2. I can walk around the block......I can walk from my hotel to the convention center in San Diego. I will do it often.
3. I am a great person....deserving of love and happiness. I will take care of myself and dress appropriately for the plus size beauty queen I am. (Don't laugh.....we all are.....accept it and act accordingly!)
4. Most of all....be happy....and don't lose your humor.....laugh, laugh, laugh!!!!
We are worth it. May your life be full of moments......don't miss them!
I'm kind of a wreck this week. Work isn't going very well....major stress and I have a doctors appt. tomorrow. That really makes me nervous. Don't worry.....I'm fine.....just working through some stuff. I may tell you more at a later date.....it just depends on how bad I want to blab!!!
I have to go to San Diego in about a week and I'm worried about the seatbelt fitting.....how embarrassing. The last time I flew to Washington DC...it didn't fit on one leg of the flight. I was so hoping I would have lost some of the weight by now.
So I guess I'm just a mess........how come I can't get really big paper towel to clean up my messy life like it cleans up spills on the counter???? I'm just sayin'.....
Okay.....you are about to find out another thing about me. As much as I hate to admit it.......because it makes me feel old.......I like talk radio.

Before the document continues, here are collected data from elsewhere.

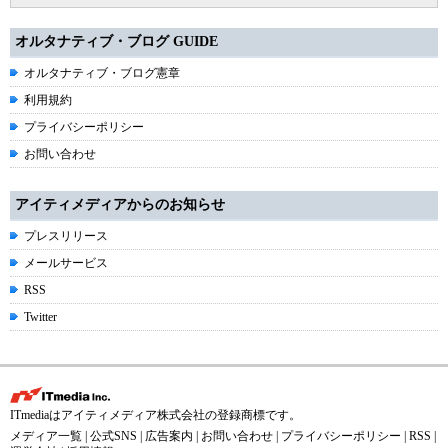
オルタナティブ・ブログ GUIDE
オルタナティブ・ブログ憲章
利用規約
プライバシーポリシー
お問い合わせ
アイティメディアからのお知らせ
プレスリリース
メールサービス
RSS
Twitter
ITmediaはアイティメディア株式会社の登録商標です。
メディア一覧
|
公式SNS
|
広告案内
|
お問い合わせ
|
プライバシーポリシー
|
RSS
|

I know....I can hear your gasps.......talk radio...eek! In my younger days I wouldn't have dreamed of listening to talk radio. But now I find it very entertaining and relaxing. I have a 30 minute commute each day and it really helps to unwind me.
So now that I have made that confession.....I was listening to a program last week called "Angels on Call". The host, "Mary" is a funny Italian catholic and she is what she calls a psychic intuitive. I get a kick out of the callers' issues and her responses to them. I especially enjoy when she calls people "Chiuauas" That is her term for people who dwell and dwell on an issue. Cracks me up!

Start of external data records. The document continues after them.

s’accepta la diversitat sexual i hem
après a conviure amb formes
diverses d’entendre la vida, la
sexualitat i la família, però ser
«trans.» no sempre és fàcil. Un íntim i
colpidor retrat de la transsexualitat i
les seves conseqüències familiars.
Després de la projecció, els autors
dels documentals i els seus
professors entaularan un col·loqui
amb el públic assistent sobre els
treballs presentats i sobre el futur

Anyway....I hate when I start babbling.....Mary was talking to a lady, who was not happy because she had gained weight and her husband was nagging her about it. Mary asked her if she was trying to lose the weight and she replied that she was. Mary asked her if she was doing it for her or for her husband, because if she wasn't doing it for herself it wouldn't work. She implied that she was doing it for her.

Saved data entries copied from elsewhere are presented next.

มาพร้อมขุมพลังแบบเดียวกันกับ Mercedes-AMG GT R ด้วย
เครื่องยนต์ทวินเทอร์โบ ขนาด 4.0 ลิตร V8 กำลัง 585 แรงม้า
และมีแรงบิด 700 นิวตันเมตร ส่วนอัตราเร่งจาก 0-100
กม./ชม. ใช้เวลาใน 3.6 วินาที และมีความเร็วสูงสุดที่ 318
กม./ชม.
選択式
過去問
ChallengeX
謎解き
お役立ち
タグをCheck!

Mary then told her that her husband just wants his girlfriend back. The girl was quiet because she thought the intuitive was telling her that her husband had a girlfriend! Mary went on to explain that he misses the girl she was.
Before you start thinking that this conversation was getting shallow...Mary elaborated. Here is what I got out of it....my interpretation:
You may not be where you were.
You may not be where you are going to be.
But you should always be the best you... everyday.
How many times have you gotten up and threw on sweats because it doesn't matter?
Have you stopped wearing makeup because you don't have to look good anyway?
Do you throw your hair in a ponytail or not fix it because no one is looking at you anyway?
Think about when you were at your best......how did you dress? look? act? Is your current situation defeating you?
Mary's advise to this lady.......and what I took for me......was if you make an effort to be the best you everyday......the rest will come. Take pride in you again.....do it for you......love you.......the rest will come. Only you can make it happen.